Purview auto-labelling policies
How auto-labelling applies sensitivity and retention labels automatically based on content match — and the operational realities.
User-applied sensitivity and retention labels rely on users picking the right label at the right time. That works for engaged users but leaves substantial volumes of content unlabelled — and oversharing in Copilot becomes "the file was never labelled, so Copilot treated it as Internal." Auto-labelling policies in Purview fill this gap by applying labels automatically based on content match.
Two flavours: client-side and service-side
Client-side auto-labelling
Office apps (Word, Excel, PowerPoint, Outlook) recommend or apply a label as users work, based on what the content contains. Example: "this document contains 100+ customer SSNs; we recommend the Confidential label" — and the user can accept or override (depending on policy).
Configured as auto-labelling settings on each sensitivity label. Applies in real time at the user's device.
Service-side auto-labelling
The Purview service scans existing content in SharePoint, OneDrive, and Exchange Online mailboxes, applying labels to content matching the rules — independent of user action. Useful for labelling content at rest without waiting for users to do it.
Configured as auto-labelling policies in the Purview portal. Runs on a schedule.
What can trigger labelling
Match conditions include:
- Sensitive information types — credit card patterns, SSNs, government IDs, custom regex.
- Trainable classifiers — ML-based content category detection (legal docs, source code, healthcare records).
- Keyword phrases.
- Content properties — SharePoint column values, document properties.
- Sender / recipient patterns (Exchange-specific).
Conditions are AND/OR combinable. The Purview rule editor handles complex predicates.

######

▸ **Exercise instructions**:
**1.** According to the page on Purview auto-labelling policies, how often does service-side auto-labelling run?
**2.** Write the next part of the page on Purview auto-labelling policies, picking up right after its last sentence.
The data has nothing to do with any of this.

▸ **Available data**:
######

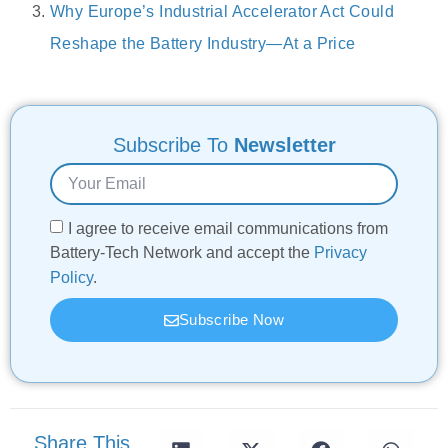
Why Europe’s Industrial Accelerator Act Could
Reshape the Battery Industry—At a Price
Subscribe To
Newsletter
I agree to receive email communications from
Battery-Tech Network and accept the
Privacy
Policy
.
Subscribe Now
Share This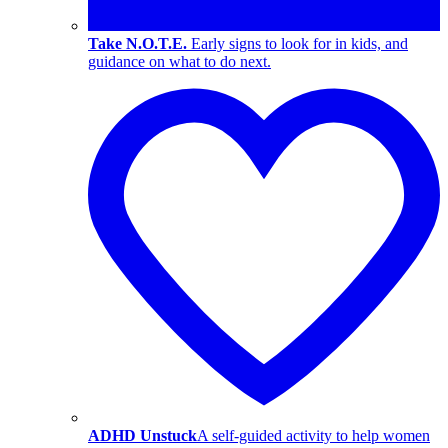
Take N.O.T.E.
Early signs to look for in kids, and
guidance on what to do next.
ADHD Unstuck
A self-guided activity to help women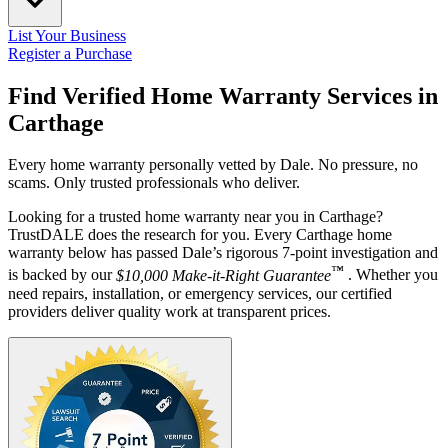
List Your Business
Register a Purchase
Find Verified Home Warranty Services in
Carthage
Every home warranty personally vetted by Dale. No pressure, no
scams. Only trusted professionals who deliver.
Looking for a trusted home warranty near you in Carthage?
TrustDALE does the research for you. Every Carthage home
warranty below has passed Dale’s rigorous 7-point investigation and
™
is backed by our
$10,000 Make-it-Right Guarantee
. Whether you
need repairs, installation, or emergency services, our certified
providers deliver quality work at transparent prices.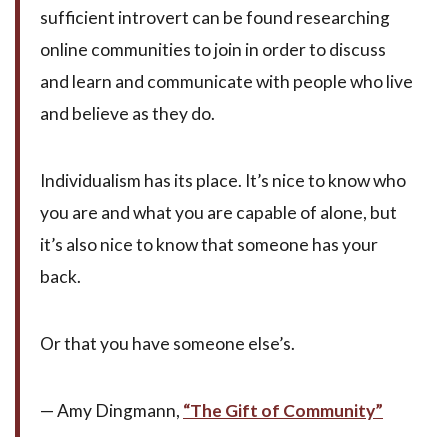
sufficient introvert can be found researching
online communities to join in order to discuss
and learn and communicate with people who live
and believe as they do.
Individualism has its place. It’s nice to know who
you are and what you are capable of alone, but
it’s also nice to know that someone has your
back.
Or that you have someone else’s.
— Amy Dingmann,
“The Gift of Community”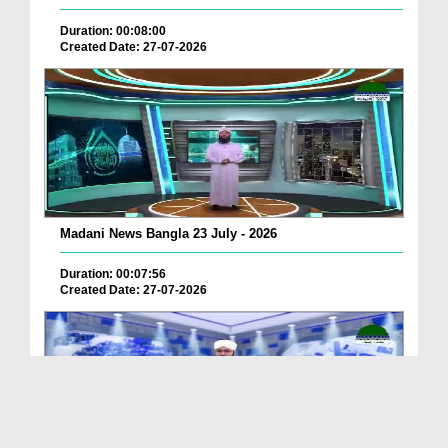
Duration: 00:08:00
Created Date: 27-07-2026
Madani News Bangla 23 July - 2026
Duration: 00:07:56
Created Date: 27-07-2026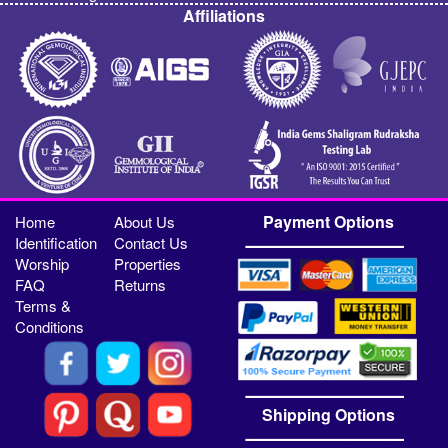
Affiliations
Payment Options
Home
About Us
Identification
Contact Us
Worship
Properties
FAQ
Returns
Terms &
Conditions
Shipping Options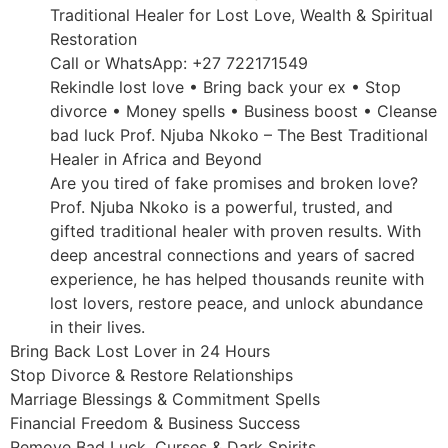
Traditional Healer for Lost Love, Wealth & Spiritual
Restoration
Call or WhatsApp: +27 722171549
Rekindle lost love • Bring back your ex • Stop
divorce • Money spells • Business boost • Cleanse
bad luck Prof. Njuba Nkoko – The Best Traditional
Healer in Africa and Beyond
Are you tired of fake promises and broken love?
Prof. Njuba Nkoko is a powerful, trusted, and
gifted traditional healer with proven results. With
deep ancestral connections and years of sacred
experience, he has helped thousands reunite with
lost lovers, restore peace, and unlock abundance
in their lives.
Bring Back Lost Lover in 24 Hours
Stop Divorce & Restore Relationships
Marriage Blessings & Commitment Spells
Financial Freedom & Business Success
Remove Bad Luck, Curses & Dark Spirits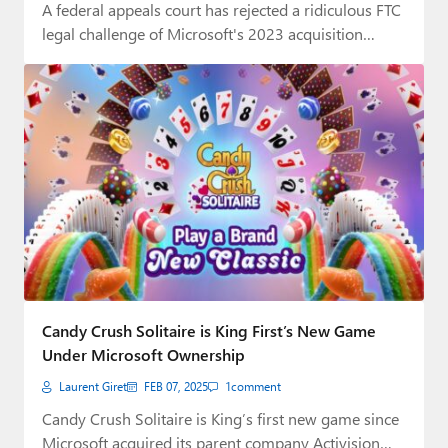
A federal appeals court has rejected a ridiculous FTC
legal challenge of Microsoft's 2023 acquisition…
Candy Crush Solitaire is King First’s New Game
Under Microsoft Ownership
Laurent Giret
FEB 07, 2025
1
comment
Candy Crush Solitaire is King’s first new game since
Microsoft acquired its parent company Activision…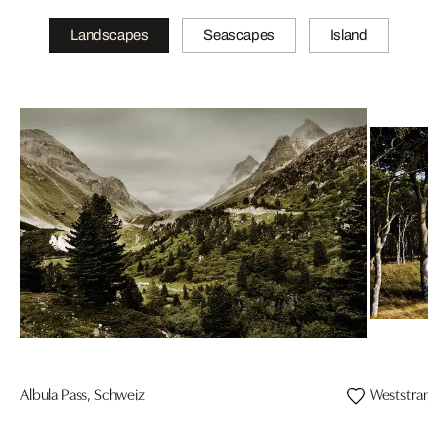
Landscapes
Seascapes
Island
Albula Pass, Schweiz
Weststrand, 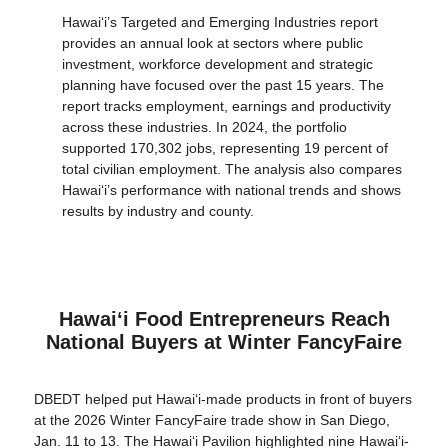
Hawaiʻi’s Targeted and Emerging Industries report
provides an annual look at sectors where public
investment, workforce development and strategic
planning have focused over the past 15 years. The
report tracks employment, earnings and productivity
across these industries. In 2024, the portfolio
supported 170,302 jobs, representing 19 percent of
total civilian employment. The analysis also compares
Hawaiʻi’s performance with national trends and shows
results by industry and county.
Hawaiʻi Food Entrepreneurs Reach
National Buyers at Winter FancyFaire
DBEDT helped put Hawaiʻi-made products in front of buyers
at the 2026 Winter FancyFaire trade show in San Diego,
Jan. 11 to 13. The Hawai‘i Pavilion highlighted nine Hawai‘i-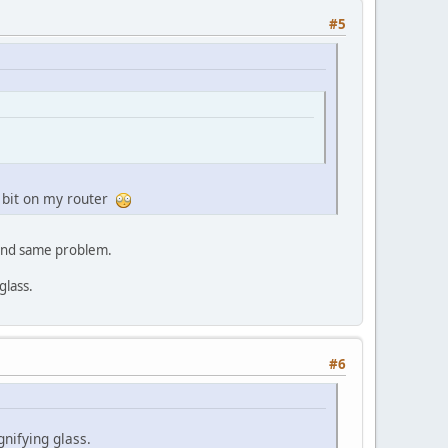
#5
 bit on my router
 and same problem.
glass.
#6
nifying glass.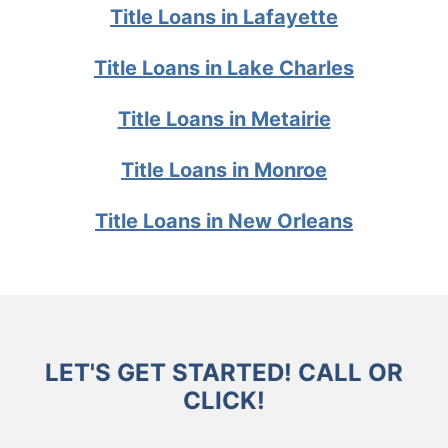
Title Loans in Lafayette
Title Loans in Lake Charles
Title Loans in Metairie
Title Loans in Monroe
Title Loans in New Orleans
LET'S GET STARTED! CALL OR
CLICK!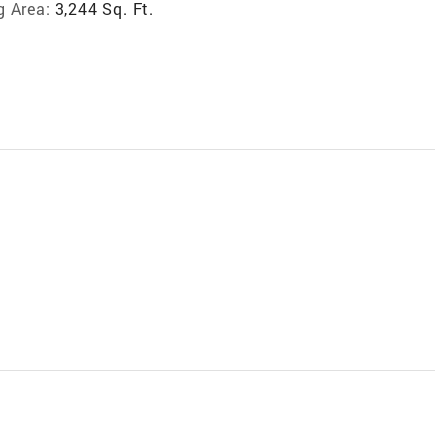
g Area:
3,244 Sq. Ft.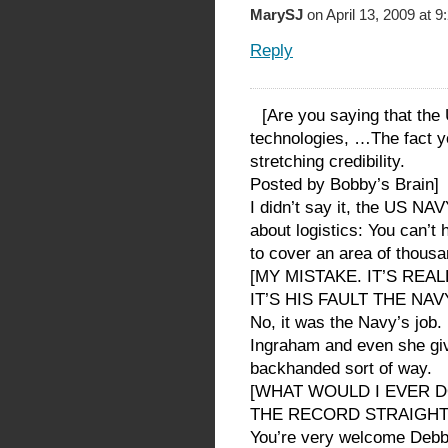
MarySJ
on April 13, 2009 at 
Reply
[Are you saying that the
technologies, …The fact y
stretching credibility.
Posted by Bobby’s Brain]
I didn’t say it, the US NAV
about logistics: You can’t
to cover an area of thousa
[MY MISTAKE. IT’S REA
IT’S HIS FAULT THE NA
No, it was the Navy’s job. 
Ingraham and even she giv
backhanded sort of way.
[WHAT WOULD I EVER D
THE RECORD STRAIGHT
You’re very welcome Debb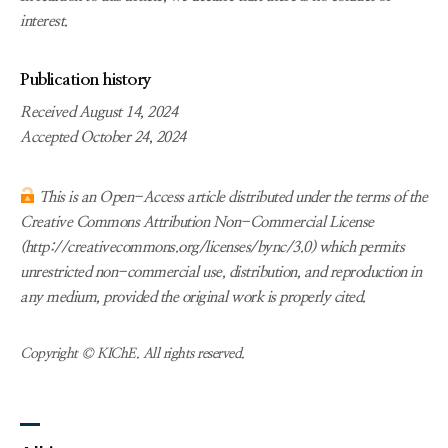
interest.
Publication history
Received August 14, 2024
Accepted October 24, 2024
This is an Open-Access article distributed under the terms of the
Creative Commons Attribution Non-Commercial License
(http://creativecommons.org/licenses/bync/3.0) which permits
unrestricted non-commercial use, distribution, and reproduction in
any medium, provided the original work is properly cited.
Copyright © KIChE. All rights reserved.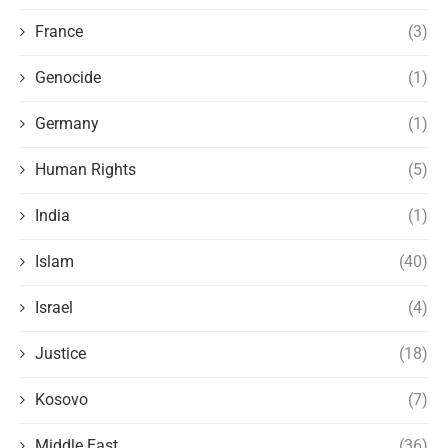
France
(3)
Genocide
(1)
Germany
(1)
Human Rights
(5)
India
(1)
Islam
(40)
Israel
(4)
Justice
(18)
Kosovo
(7)
Middle East
(36)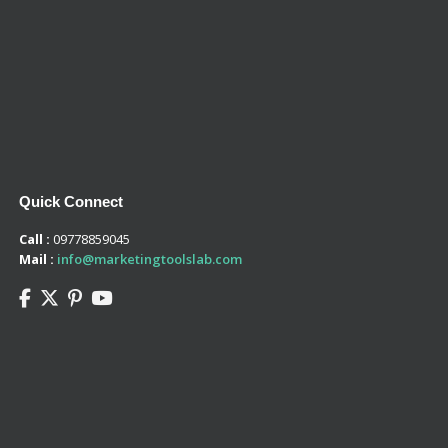
Quick Connect
Call :
09778859045
Mail :
info@marketingtoolslab.com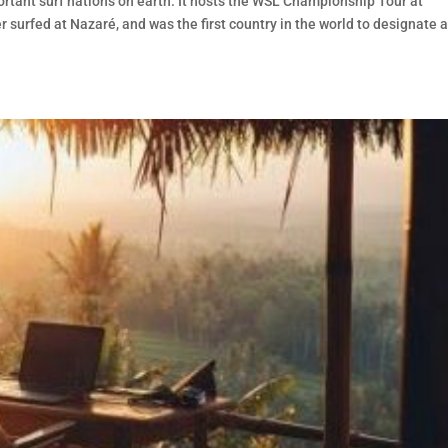
rtant surf nations on earth. It hosts the WSL Championship Tour at
r surfed at Nazaré, and was the first country in the world to designate 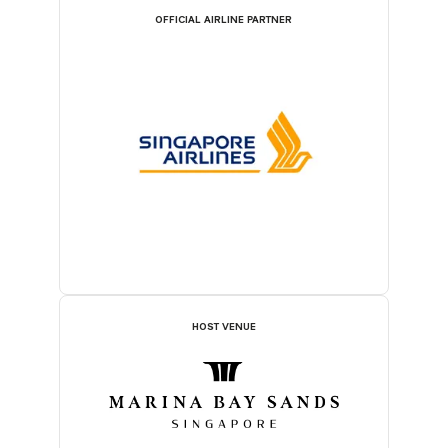
OFFICIAL AIRLINE PARTNER
HOST VENUE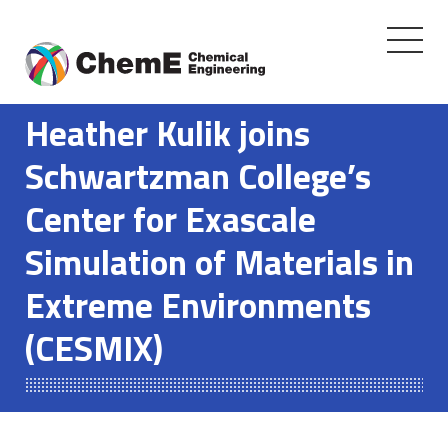
Toggle
navigati
Skip
to
Heather Kulik joins
content
Schwartzman College’s
Center for Exascale
Simulation of Materials in
Extreme Environments
(CESMIX)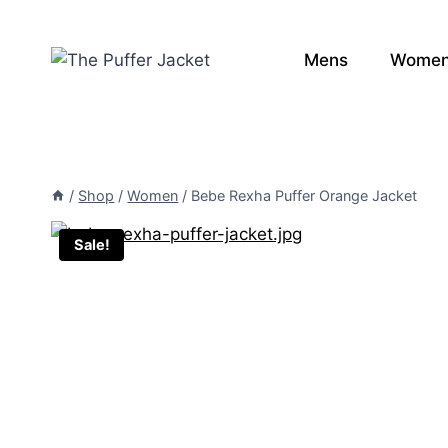
Skip
to
Mens
Wome
content
/
Shop
/
Women
/
Bebe Rexha Puffer Orange Jacket
Sale!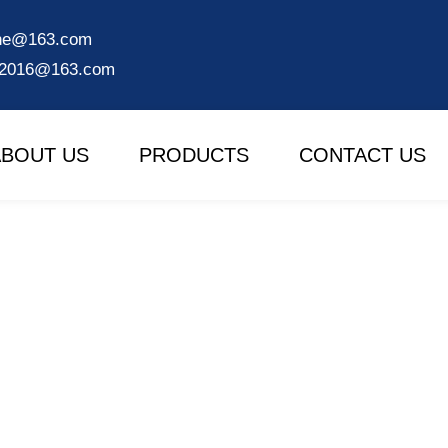
ine@163.com
e2016@163.com
ABOUT US
PRODUCTS
CONTACT US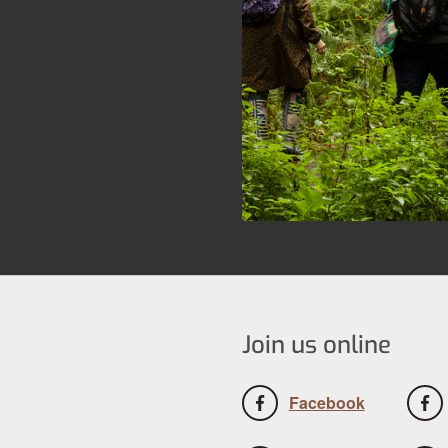
Join us online
Facebook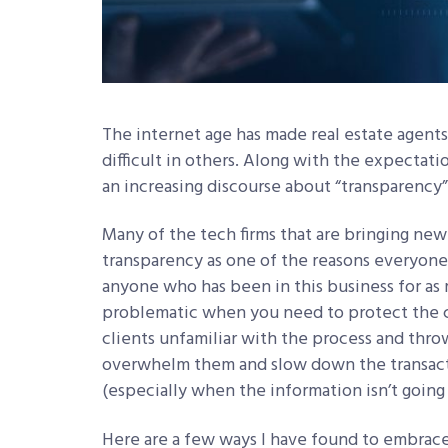
The internet age has made real estate agents
difficult in others. Along with the expectat
an increasing discourse about “transparency”
Many of the tech firms that are bringing new
transparency as one of the reasons everyone
anyone who has been in this business for as
problematic when you need to protect the c
clients unfamiliar with the process and thro
overwhelm them and slow down the transacti
(especially when the information isn’t going
Here are a few ways I have found to embrac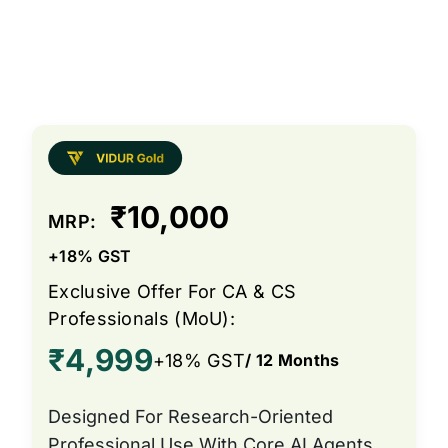
₹10,000
MRP:
+18% GST
Exclusive Offer For CA & CS
Professionals (MoU):
₹4,999
+18% GST
/ 12 Months
Designed For Research-Oriented
Professional Use With Core AI Agents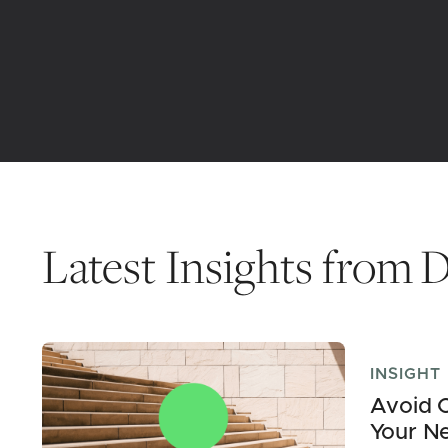
Latest Insights from
D
INSIGHT
Avoid C
Your N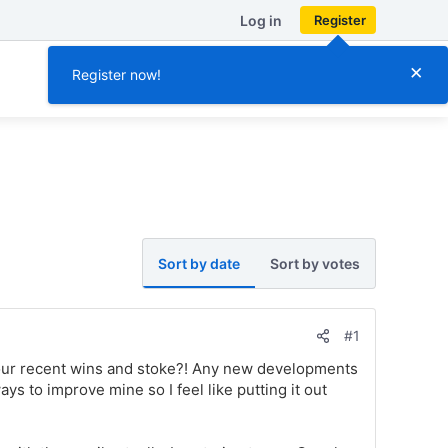
Log in
Register
×
Register now!
Sort by date
Sort by votes
#1
our recent wins and stoke?! Any new developments
s to improve mine so I feel like putting it out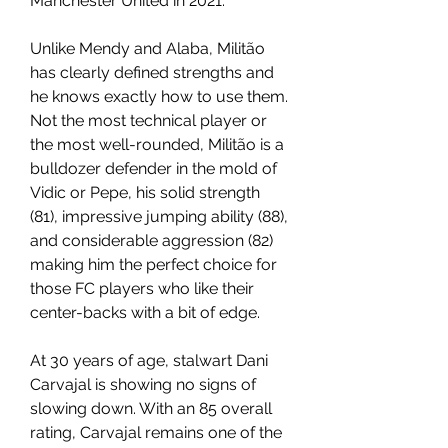
Manchester United in 2021.
Unlike Mendy and Alaba, Militão 
has clearly defined strengths and 
he knows exactly how to use them. 
Not the most technical player or 
the most well-rounded, Militão is a 
bulldozer defender in the mold of 
Vidic or Pepe, his solid strength 
(81), impressive jumping ability (88), 
and considerable aggression (82) 
making him the perfect choice for 
those FC players who like their 
center-backs with a bit of edge.
At 30 years of age, stalwart Dani 
Carvajal is showing no signs of 
slowing down. With an 85 overall 
rating, Carvajal remains one of the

######

▸ **Outputs for the tasks**:
**1.** It runs on a schedule.

**2.**
Where this matters most
Auto-labelling is particularly valuable for:
- Copilot readiness — labelled content gives Copilot signal about sensitivity, affecting what it includes in grounding and what it warns about in output.
- DLP enforcement — DLP policies keyed to labels work better when more content is labelled.
- Retention enforcement — auto-applied retention labels handle compliance retention without user action.
- Historical content cleanup — apply correct labels to years-old content that nobody is going to manually relabel.
Operational rollout
A common pattern:
- Start with simulation mode — service-side auto-labelling policies have a simulate option. Run a simulation, review what would be labelled, validate the matches.
- Tune the rules — false positives in classifier or SIT matching are common. Refine the conditions.
- Enable the policy — start labelling. Schedule incremental scans.
- Monitor — Purview reports on labelled-vs-unlabelled volumes, classifier confidence, user overrides on client-side recommendations.
- Iterate — add rules as new sensitive data types emerge.
Limits and caveats
- Service-side auto-labelling processes ~25,000 files per day per policy initially, scaling up over time. Initial backlog processing can take weeks for large tenants.
- Trainable classifiers require training and validation cycles — they're not magic.
- Client-side auto-labelling works only when users are signed into Office apps with the right licence.
- Encryption applied by auto-labelling can break legacy workflows — pilot carefully on labels that encrypt.
Licensing
Auto-labelling (both flavours) requires Microsoft 365 E5, Microsoft 365 E5 Compliance, or the Information Protection and Governance add-on.
For tenants serious about information protection and Copilot readiness, auto-labelling is a fundamental investment. User-applied labelling alone leaves too much content unmanaged in any non-trivial tenant.